And Dad, too.

I don’t remember a time where I knew that mom was alcoholic and my dad wasn’t one too. My dad drank openly, unabashedly. He would drink at work and on his way home. He hid nothing, and thought of himself as better for it. He was a kind drunk – to us, anyway – but it was really annoying dealing with his verbal diarrhea which came above anything. You might be in the middle of homework, or as a family at the dinner table – but if dad needed to unleash his drunken thoughts – you sure as hell had to stick around and listen. As he drifted further down the path of Alcohol Over Everything, he retreated more. He’d sit in the basement in front of the fireplace for hours and just stare at it. So it was easy to ignore for a while.

Dad and mom had a good marriage, I think, before alcohol. They seemed to really love each other. They were like-minded, goofy and both were SUCH good parents. My dad was a bus driver when they met. She rode on his route regularly on her way to work as a preschool teacher. They became friends.
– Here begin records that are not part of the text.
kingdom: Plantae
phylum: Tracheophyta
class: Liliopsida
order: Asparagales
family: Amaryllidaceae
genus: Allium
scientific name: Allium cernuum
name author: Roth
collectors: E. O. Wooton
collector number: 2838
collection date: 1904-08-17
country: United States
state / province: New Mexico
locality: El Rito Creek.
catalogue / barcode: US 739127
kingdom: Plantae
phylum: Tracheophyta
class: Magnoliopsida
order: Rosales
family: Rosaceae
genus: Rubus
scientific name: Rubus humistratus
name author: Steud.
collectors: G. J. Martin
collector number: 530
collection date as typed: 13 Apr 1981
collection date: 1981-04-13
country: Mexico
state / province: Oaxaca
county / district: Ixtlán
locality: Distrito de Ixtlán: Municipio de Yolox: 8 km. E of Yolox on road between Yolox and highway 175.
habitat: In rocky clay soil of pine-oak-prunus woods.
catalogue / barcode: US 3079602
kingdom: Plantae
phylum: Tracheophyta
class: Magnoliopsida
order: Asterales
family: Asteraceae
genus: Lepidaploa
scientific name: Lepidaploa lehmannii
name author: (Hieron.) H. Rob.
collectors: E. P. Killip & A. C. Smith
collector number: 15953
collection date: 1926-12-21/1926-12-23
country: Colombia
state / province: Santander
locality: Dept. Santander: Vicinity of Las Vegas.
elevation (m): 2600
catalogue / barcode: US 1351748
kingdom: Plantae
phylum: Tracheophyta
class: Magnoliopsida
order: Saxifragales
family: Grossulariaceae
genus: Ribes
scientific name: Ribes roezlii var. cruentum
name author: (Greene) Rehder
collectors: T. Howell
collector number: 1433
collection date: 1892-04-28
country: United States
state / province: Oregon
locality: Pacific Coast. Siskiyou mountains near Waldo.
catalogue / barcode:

When he proposed – he sent her best friend to her work at the end of the school day with a paper bag. The paper bag had a dress and shoes and a note to meet him outside. She changed and went outside and he was there, in a suit, with a limo. They went to a botanical garden nearby and went for a walk. My dad told her how much he loved her and proposed. He had planted some flowers for the proposal and went to the flowers and picked off some to give her, telling her these would symbolize their future kids. They daydreamed about the family they would have.

I love hearing about their engagement story. It told me they had such good intentions. They wanted love – family – faith – all of it. They wanted it so bad. They had it, for a while.

Dad continued to fly under the radar for me through middle school and high school. I hated how much he drank but I had bigger problems…Mom. There was nothing low key or high functioning about her when she was a bottle of wine deep (which was frequent). Dad quietly drank himself to sleep every night while Mom went on warpaths. Sometimes we’d get lucky and they’d both lock themselves up somewhere and not come out.

After mom died, all of our focus moved to Dad. Man – when did he get this bad? How did we not see the depression? We encouraged him to retire, to reduce the stress he had every day. By that time, he was in upper management at a transit company. He did. Retirement = lack of human connection = greater sense of loneliness. The drinking became everything.

His body can take a lot. I mean, a 5th of 80 proof whiskey chased down with a bottle of wine every night. Or maybe 2 fifths, if it was a particularly boring day. In 2019 his heart started to fail and he was rushed to the hospital. Detox was hard. His heart wasn’t pumping correctly and there was lack of oxygen to his body. His lungs began to fill with fluid and we were told to prepare our goodbye’s. I’ve never seen him so sick or so scared. It was awful. I cursed his addictions, his stressful life, his childhood trauma – and even the horrible way in which he was going to die. Nothing – not even death – was an easy road for my dad.

But he didn’t die. They drained his lungs with a process that looked strikingly similar to tapping a maple tree and told my siblings and I they wanted to attempt heart surgery and we had to understand he might not live through the surgery. It was our only option – he was dying in front of us. He was apprehensive about the surgery but the panic attacks he’d get when he couldn’t breathe scared him into it. The surgery was successful. His heart was pumping blood more effectively. He was immediately better and more relaxed. They cautioned him to eat a ‘heart healthy’ diet, to stop smoking and for the love of God to lay off the booze.

After a month in the hospital and a few more weeks in an inpatient rehab facility, my dad was sent home. We were all so happy and relieved. Our prayers had been answered. He gets to have a second chance on life. This precious, precious life. He could spend time with his kids and grandkids and maybe even travel!

I’m not sure he made it a full month living on his own before he was drinking heavily again. He made it approximately 20 minutes before smoking. He decided he didn’t like to cook and began eating at his local A&W – daily. He refuses anything that might look like a vegetable and if it says ‘heart healthy’ then it usually means low sodium or low fat and neither of those would fly. He was going to live life on his terms, and if it killed him…so be it.

Remember when I talked about being a One on the Enneagram? Resentment and Anger were my motivators. I have to work really hard to keep them at bay. I had to try to not think about the amazing dad or husband that didn’t get a second chance of life, or the child who died of cancer, or the baby that didn’t make it. I know that isn’t how life works and I was SO excited my dad had this stroke of luck – but I couldn’t help but to think ‘why him?’ Why is his life worth it? He doesn’t care – and there are people who care SO much. Life is so strange sometimes. I was mad when I thought he was dying and now I’m mad that he’s wasting away while living.

I say all this with profound love for my dad. His struggles I will never fully understand. I know he wants sobriety. I know he wants happiness. Gosh, this journey is messy. Sometimes my thoughts get pretty messy, too.